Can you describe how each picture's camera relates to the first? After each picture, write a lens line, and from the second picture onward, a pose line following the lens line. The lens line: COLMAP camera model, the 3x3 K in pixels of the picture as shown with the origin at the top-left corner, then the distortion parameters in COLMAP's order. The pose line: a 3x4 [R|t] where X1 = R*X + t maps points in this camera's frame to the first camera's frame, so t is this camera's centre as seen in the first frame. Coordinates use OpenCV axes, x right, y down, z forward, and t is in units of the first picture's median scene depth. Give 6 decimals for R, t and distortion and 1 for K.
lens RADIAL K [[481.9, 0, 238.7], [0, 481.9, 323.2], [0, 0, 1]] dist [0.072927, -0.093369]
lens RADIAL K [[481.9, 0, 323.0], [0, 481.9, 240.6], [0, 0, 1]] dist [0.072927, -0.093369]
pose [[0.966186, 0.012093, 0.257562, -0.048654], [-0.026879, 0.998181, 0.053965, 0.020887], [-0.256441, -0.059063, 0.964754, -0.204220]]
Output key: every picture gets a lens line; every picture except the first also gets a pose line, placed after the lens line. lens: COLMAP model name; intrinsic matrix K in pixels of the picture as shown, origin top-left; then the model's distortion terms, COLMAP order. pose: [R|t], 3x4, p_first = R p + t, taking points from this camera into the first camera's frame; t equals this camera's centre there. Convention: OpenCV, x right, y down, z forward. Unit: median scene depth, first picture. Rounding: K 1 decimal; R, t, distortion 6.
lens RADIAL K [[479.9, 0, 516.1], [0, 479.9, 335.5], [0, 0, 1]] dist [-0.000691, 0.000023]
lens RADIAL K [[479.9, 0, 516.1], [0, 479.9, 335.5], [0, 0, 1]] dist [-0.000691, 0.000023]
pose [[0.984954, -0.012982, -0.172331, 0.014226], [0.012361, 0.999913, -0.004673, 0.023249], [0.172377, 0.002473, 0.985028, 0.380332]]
------------------------------------------------------------
• [Required work]:
Each line in the records above must be returned exactly as it stands.

• [Exercise solution]:
Can you describe how each picture's camera relates to the first? After each picture, write a lens line, and from the second picture onward, a pose line following the lens line. The lens line: COLMAP camera model, the 3x3 K in pixels of the picture as shown with the origin at the top-left corner, then the distortion parameters in COLMAP's order. The pose line: a 3x4 [R|t] where X1 = R*X + t maps points in this camera's frame to the first camera's frame, so t is this camera's centre as seen in the first frame. Coordinates use OpenCV axes, x right, y down, z forward, and t is in units of the first picture's median scene depth. Give 6 decimals for R, t and distortion and 1 for K.
lens RADIAL K [[481.9, 0, 238.7], [0, 481.9, 323.2], [0, 0, 1]] dist [0.072927, -0.093369]
lens RADIAL K [[481.9, 0, 323.0], [0, 481.9, 240.6], [0, 0, 1]] dist [0.072927, -0.093369]
pose [[0.966186, 0.012093, 0.257562, -0.048654], [-0.026879, 0.998181, 0.053965, 0.020887], [-0.256441, -0.059063, 0.964754, -0.204220]]
Output key: every picture gets a lens line; every picture except the first also gets a pose line, placed after the lens line. lens: COLMAP model name; intrinsic matrix K in pixels of the picture as shown, origin top-left; then the model's distortion terms, COLMAP order. pose: [R|t], 3x4, p_first = R p + t, taking points from this camera into the first camera's frame; t equals this camera's centre there. Convention: OpenCV, x right, y down, z forward. Unit: median scene depth, first picture. Rounding: K 1 decimal; R, t, distortion 6.
lens RADIAL K [[479.9, 0, 516.1], [0, 479.9, 335.5], [0, 0, 1]] dist [-0.000691, 0.000023]
lens RADIAL K [[479.9, 0, 516.1], [0, 479.9, 335.5], [0, 0, 1]] dist [-0.000691, 0.000023]
pose [[0.984954, -0.012982, -0.172331, 0.014226], [0.012361, 0.999913, -0.004673, 0.023249], [0.172377, 0.002473, 0.985028, 0.380332]]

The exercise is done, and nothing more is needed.